We consider a setting where multiple mobile “agents” form a team cooperating to visit multiple “targets” to collect rewards associated with them. The “agents” may be autonomous vehicles (UAVs) or the nodes in a wireless sensor network. The team’s goal is to execute a certain “mission”. In this presentation, we consider a reward maximisation mission: each target has an associated reward and the objective is to maximise the total reward accumulated over a given time interval by visiting the targets. Complicating factors include uncertainties regarding the locations of targets and the effectiveness of collecting rewards, differences among agent capabilities, and the fact that rewards are time-varying. An event-driven Receding Horizon (RH) control scheme is presented which dynamically determines agent trajectories by solving a sequence of simple optimisation problems over a planning horizon and executing them over a shorter action horizon. Thus, the complexity of target assignment, routing, and trajectory planning is bypassed by combining all three tasks into a single efficiently scalable process. A key property of this scheme is that the trajectories are stationary, in the sense that they ultimately assign agents to targets, even though the controller is not explicitly designed to perform such discrete point assignments. This property is rigorously established using potential field methods. The presentation will include step-by-step simulation demonstrations to illustrate the performance of this approach in stochastic settings. It will also include video clips from the use of this approach in a laboratory setting at Boston University (see http:/frontera.bu.edu/CoopCtrl.html) where small mobile wirelessly cooperating robots are programmed to execute reward maximisation missions using a distributed control version of this RH approach.
About Prof Cassandras
Christos G. Cassandras is Professor of Manufacturing Engineering and Professor of Electrical and Computer Engineering at Boston University. He received degrees from Yale University (B.S., 1977), Stanford University (M.S.E.E., 1978), and Harvard University (S.M., 1979; Ph.D., 1982). In 1982-84 he was with ITP Boston, Inc. where he worked on the design of automated manufacturing systems. In 1984-1996 he was a faculty member at the Department of Electrical and Computer Engineering, University of Massachusetts/Amherst. He specialises in the areas of discrete event and hybrid systems, stochastic optimisation, and computer simulation, with applications to computer and sensor networks, manufacturing systems, and transportation systems.
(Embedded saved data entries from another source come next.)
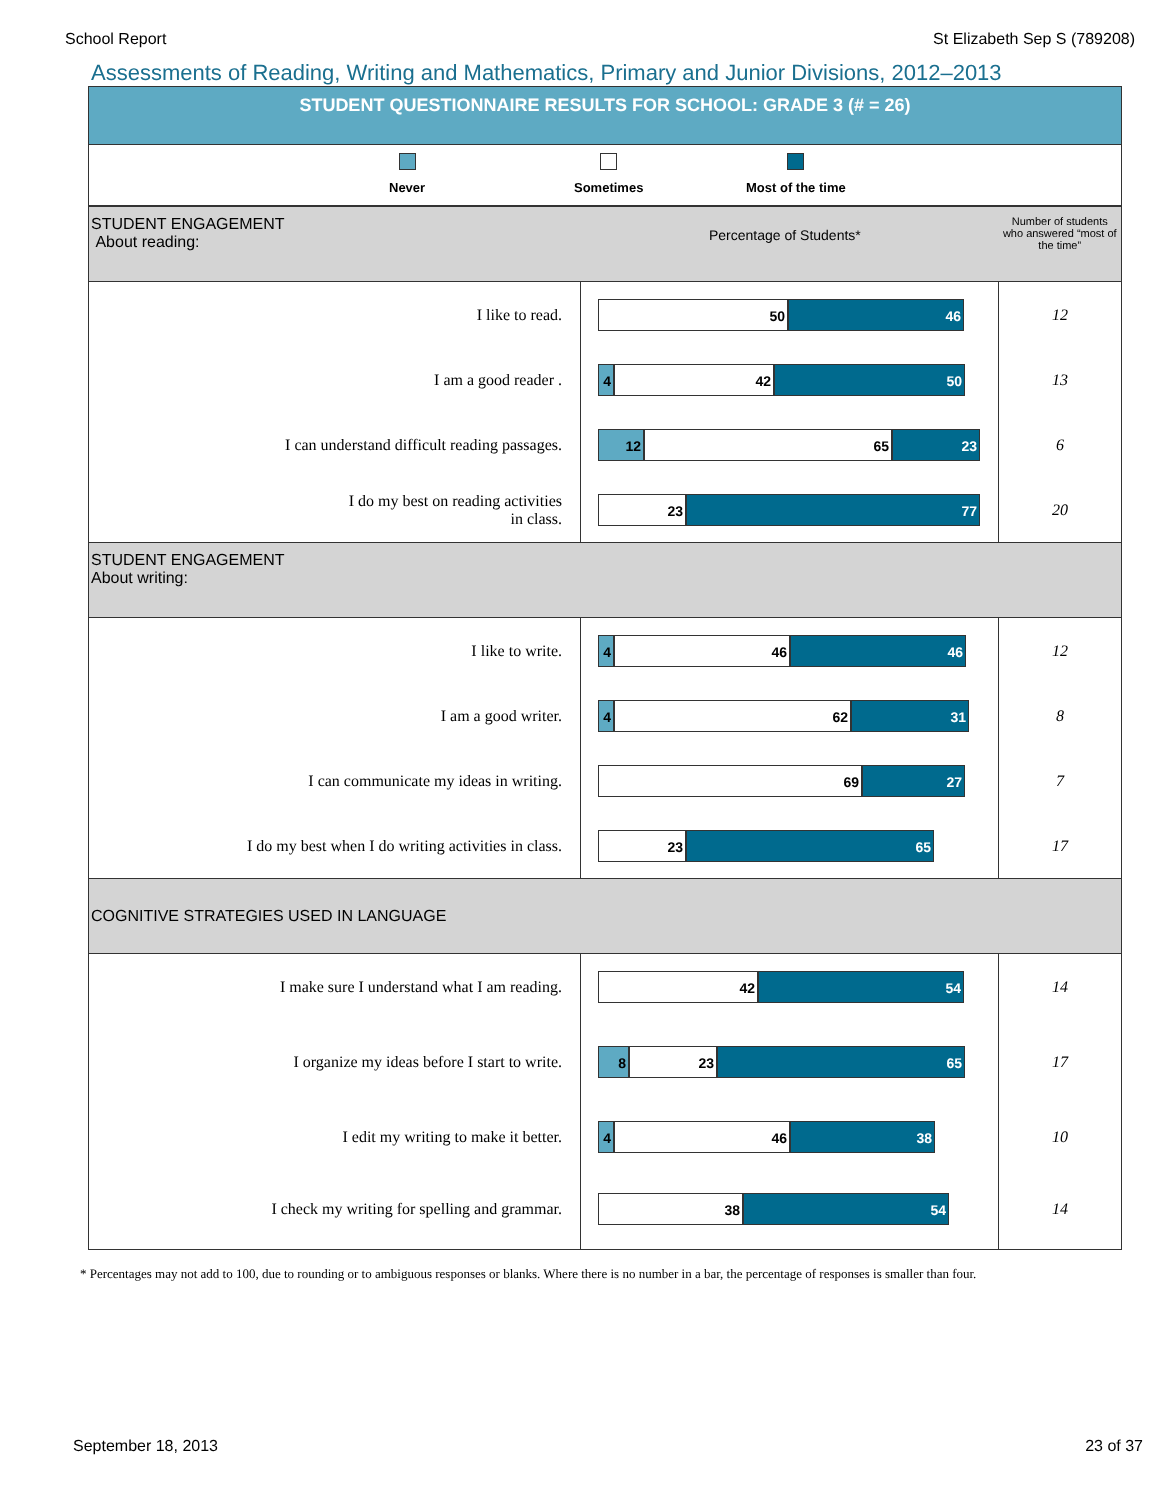School Report St Elizabeth Sep S (789208)
Assessments of Reading, Writing and Mathematics, Primary and Junior Divisions, 2012–2013
STUDENT QUESTIONNAIRE RESULTS FOR SCHOOL: GRADE 3 (# = 26)
Never Sometimes Most of the time
| STUDENT ENGAGEMENT About reading: Percentage of Students* | | Number of students who answered “most of the time” |
| I like to read. | 50 46 | 12 |
| I am a good reader . | 4 42 50 | 13 |
| I can understand difficult reading passages. | 12 65 23 | 6 |
| I do my best on reading activities in class. | 23 77 | 20 |
| STUDENT ENGAGEMENT About writing: | | |
| I like to write. | 4 46 46 | 12 |
| I am a good writer. | 4 62 31 | 8 |
| I can communicate my ideas in writing. | 69 27 | 7 |
| I do my best when I do writing activities in class. | 23 65 | 17 |
| COGNITIVE STRATEGIES USED IN LANGUAGE | | |
| I make sure I understand what I am reading. | 42 54 | 14 |
| I organize my ideas before I start to write. | 8 23 65 | 17 |
| I edit my writing to make it better. | 4 46 38 | 10 |
| I check my writing for spelling and grammar. | 38 54 | 14 |
* Percentages may not add to 100, due to rounding or to ambiguous responses or blanks. Where there is no number in a bar, the percentage of responses is smaller than four.
September 18, 2013 23 of 37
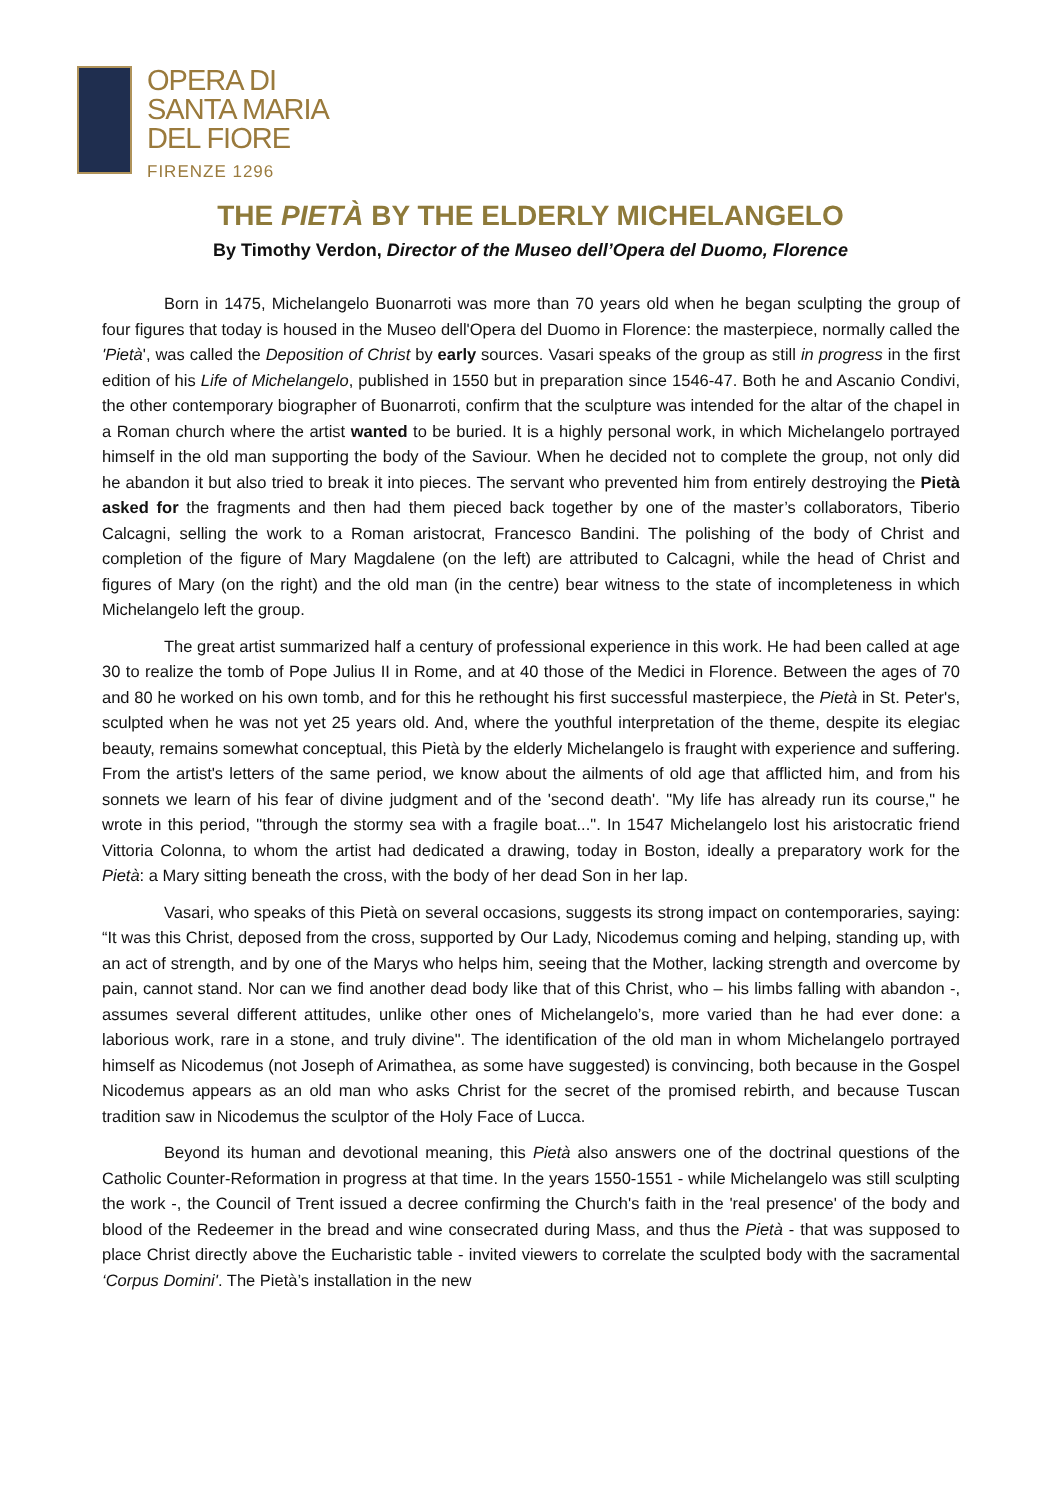OPERA DI
SANTA MARIA
DEL FIORE
FIRENZE 1296
THE PIETÀ BY THE ELDERLY MICHELANGELO
By Timothy Verdon, Director of the Museo dell’Opera del Duomo, Florence
Born in 1475, Michelangelo Buonarroti was more than 70 years old when he began sculpting the group of four figures that today is housed in the Museo dell'Opera del Duomo in Florence: the masterpiece, normally called the 'Pietà', was called the Deposition of Christ by early sources. Vasari speaks of the group as still in progress in the first edition of his Life of Michelangelo, published in 1550 but in preparation since 1546-47. Both he and Ascanio Condivi, the other contemporary biographer of Buonarroti, confirm that the sculpture was intended for the altar of the chapel in a Roman church where the artist wanted to be buried. It is a highly personal work, in which Michelangelo portrayed himself in the old man supporting the body of the Saviour. When he decided not to complete the group, not only did he abandon it but also tried to break it into pieces. The servant who prevented him from entirely destroying the Pietà asked for the fragments and then had them pieced back together by one of the master’s collaborators, Tiberio Calcagni, selling the work to a Roman aristocrat, Francesco Bandini. The polishing of the body of Christ and completion of the figure of Mary Magdalene (on the left) are attributed to Calcagni, while the head of Christ and figures of Mary (on the right) and the old man (in the centre) bear witness to the state of incompleteness in which Michelangelo left the group.
The great artist summarized half a century of professional experience in this work. He had been called at age 30 to realize the tomb of Pope Julius II in Rome, and at 40 those of the Medici in Florence. Between the ages of 70 and 80 he worked on his own tomb, and for this he rethought his first successful masterpiece, the Pietà in St. Peter's, sculpted when he was not yet 25 years old. And, where the youthful interpretation of the theme, despite its elegiac beauty, remains somewhat conceptual, this Pietà by the elderly Michelangelo is fraught with experience and suffering. From the artist's letters of the same period, we know about the ailments of old age that afflicted him, and from his sonnets we learn of his fear of divine judgment and of the 'second death'. "My life has already run its course," he wrote in this period, "through the stormy sea with a fragile boat...". In 1547 Michelangelo lost his aristocratic friend Vittoria Colonna, to whom the artist had dedicated a drawing, today in Boston, ideally a preparatory work for the Pietà: a Mary sitting beneath the cross, with the body of her dead Son in her lap.
Vasari, who speaks of this Pietà on several occasions, suggests its strong impact on contemporaries, saying: “It was this Christ, deposed from the cross, supported by Our Lady, Nicodemus coming and helping, standing up, with an act of strength, and by one of the Marys who helps him, seeing that the Mother, lacking strength and overcome by pain, cannot stand. Nor can we find another dead body like that of this Christ, who – his limbs falling with abandon -, assumes several different attitudes, unlike other ones of Michelangelo’s, more varied than he had ever done: a laborious work, rare in a stone, and truly divine". The identification of the old man in whom Michelangelo portrayed himself as Nicodemus (not Joseph of Arimathea, as some have suggested) is convincing, both because in the Gospel Nicodemus appears as an old man who asks Christ for the secret of the promised rebirth, and because Tuscan tradition saw in Nicodemus the sculptor of the Holy Face of Lucca.
Beyond its human and devotional meaning, this Pietà also answers one of the doctrinal questions of the Catholic Counter-Reformation in progress at that time. In the years 1550-1551 - while Michelangelo was still sculpting the work -, the Council of Trent issued a decree confirming the Church's faith in the 'real presence' of the body and blood of the Redeemer in the bread and wine consecrated during Mass, and thus the Pietà - that was supposed to place Christ directly above the Eucharistic table - invited viewers to correlate the sculpted body with the sacramental ‘Corpus Domini'. The Pietà’s installation in the new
He has published over 200 refereed papers in these areas, and two textbooks. He has guest-edited several technical journal issues and serves on several journal Editorial Boards. Dr. Cassandras is currently Editor-in-Chief of the IEEE Transactions on Automatic Control and has served as Editor for Technical Notes and Correspondence and Associate Editor. He is a member of the IEEE CSS Board of Governors, chaired the CSS Technical Committee on Control Theory, and served as Chair of several conferences, including the 2004 IEEE Conference on Decision and Control. He has been a plenary speaker at various international conferences, including the American Control Conference in 2001 and the IEEE Conference on Decision and Control in 2002. He is the recipient of several awards, including the 1999 Harold Chestnut Prize (IFAC Best Control Engineering Textbook) for Discrete Event Systems: Modelling and Performance Analysis, and a 1991 Lilly Fellowship. He is a member of Phi Beta Kappa and Tau Beta Pi. He is also a Fellow of the IEEE.